İlişkilerde ‘hem anne hem baba hem en yakın arkadaş hem de sevgili olmalı’ düşüncesi benimsenir ve bu şekilde, partnerimizden olağanüstü bir çaba beklemeye başlarız. Bu durum da hayal kırıklıklarını beraberinde getirir. Eşlerin birbirlerine yüklediği görevler ve yüksek beklentiler nedeniyle ilişki zorlanabilir. Kişi kendini baskı altında hissetmeye başlayabilir.
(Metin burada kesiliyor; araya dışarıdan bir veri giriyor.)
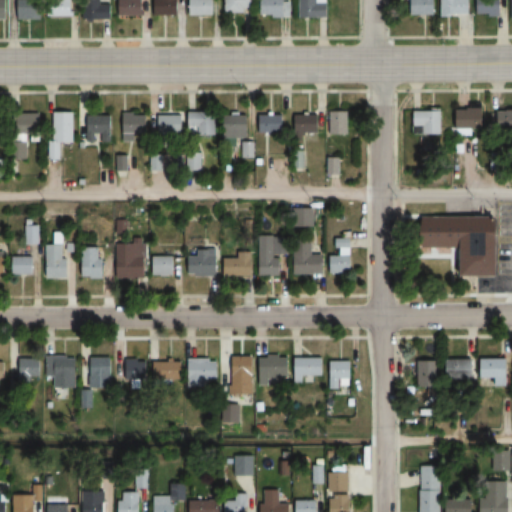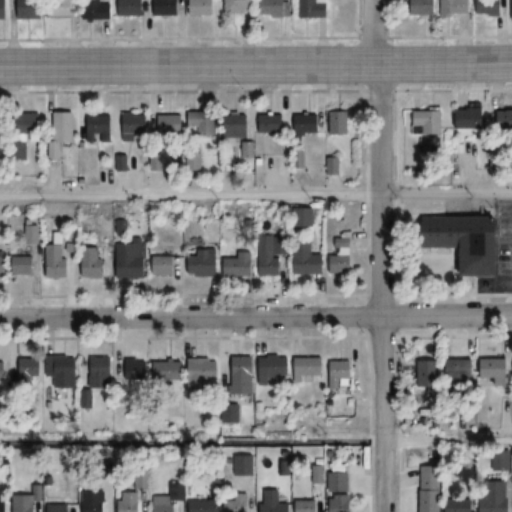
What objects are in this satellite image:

Halk arasında “zıt kutuplar birbirini çeker” diye söylense de kişiler arasındaki farklılıklar, belki de sadece ilişkinin başında, yani aşkın yoğun yaşandığı dönemlerde çiftleri rahatsız etmez. Ancak uzun vadede bu farklılıklar daha belirgin hale gelir. Burada, çiftlerin birbirlerini değiştirebileceklerine dair yanlış bir inanç devreye girer. Genellikle kadınlar, evlendiklerinde sevdikleri erkeği değiştirebileceklerine inanırken, erkekler de kadınların hiç değişmeyeceklerine ve ilişkinin başlangıcındaki gibi kalacaklarına inanmak isterler. Karşımdakini değiştirebilirim düşüncesi, uzun soluklu ilişkilerde karşılaşılan bir yanılsamadır aslında.
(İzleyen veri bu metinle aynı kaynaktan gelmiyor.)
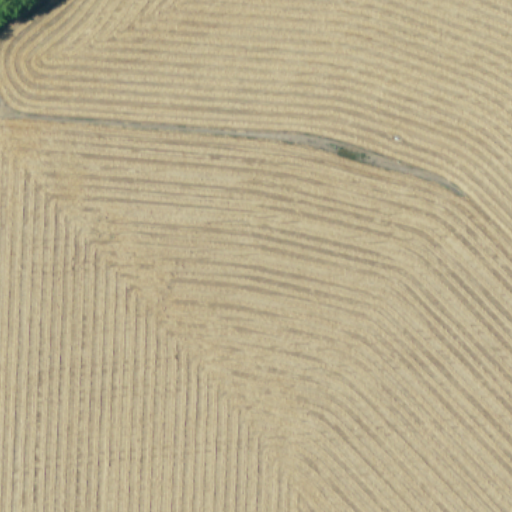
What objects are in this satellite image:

Bireysel değerlerin uyumlu olması, dünyaya benzer bir perspektiften bakmak ve ortak planlara sahip olmak, çift ilişkisini güçlendirir. Özellikle araştırmalar, çiftlerin ortak bir yaşam planının ve geleceğe dair benzer hayallerinin olmasının, ilişkilerinde dengeyi sağlamak açısından çok değerli olduğunu ortaya koymuştur. Birlikte seyahat etmeyi sevmek, yeniliklere açık olmak, çocuk sahibi olmayı istemek ve hobiler gibi ortak ilgi alanlarına sahip olmak, iki kişiyi birbirine daha sıkı bağlar. Çatışmaların daha az yaşanması için bu unsurlar önemli ortak noktalardır. Örneğin, çiftlerden biri tatillerde dünyayı gezmek, diğeri ise her yaz tatilini aynı yerde geçirmek istiyorsa, anlaşmazlık yaşama ihtimalleri artar.
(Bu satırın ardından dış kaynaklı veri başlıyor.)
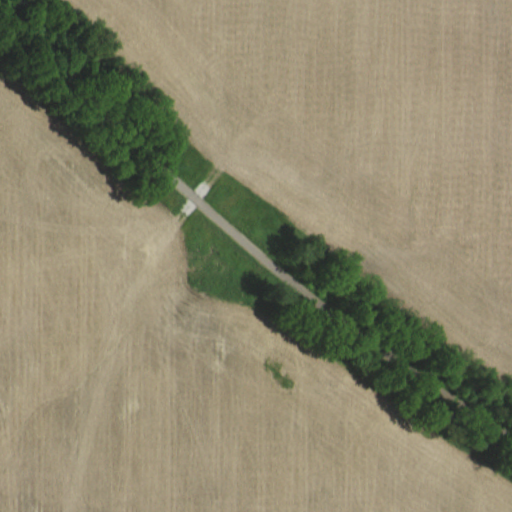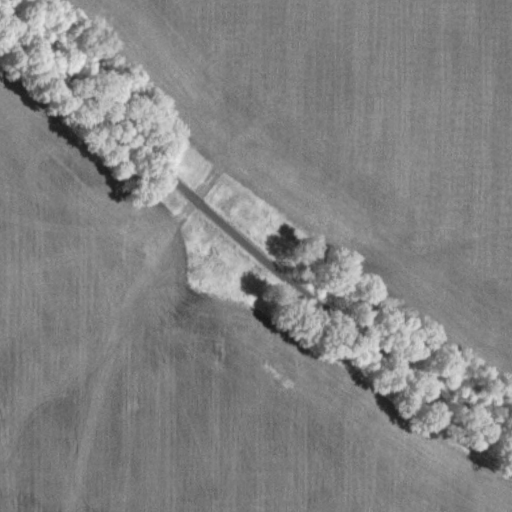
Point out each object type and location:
road: (242, 234)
Uyumlu çiftler de elbette anlaşmazlıklar yaşar. Çiftler arasındaki çatışma şekli, diğer önemli bir hassas noktadır. Sağlıklı bir ilişkide tartışmalar olur. Bu sayede çiftler birbirlerinin sınırlarını öğrenir. Önemli olan, tartışmanın nasıl yürütüldüğüdür. Karşılıklı suçlamalar, hakaretler ve kişisel eleştirilerden oluşan bir tartışma alışkanlığı ilişkiye zarar verir. Bu durumda, öfkeyi biriktirmek de birlikteliğe olumsuz etkide bulunur.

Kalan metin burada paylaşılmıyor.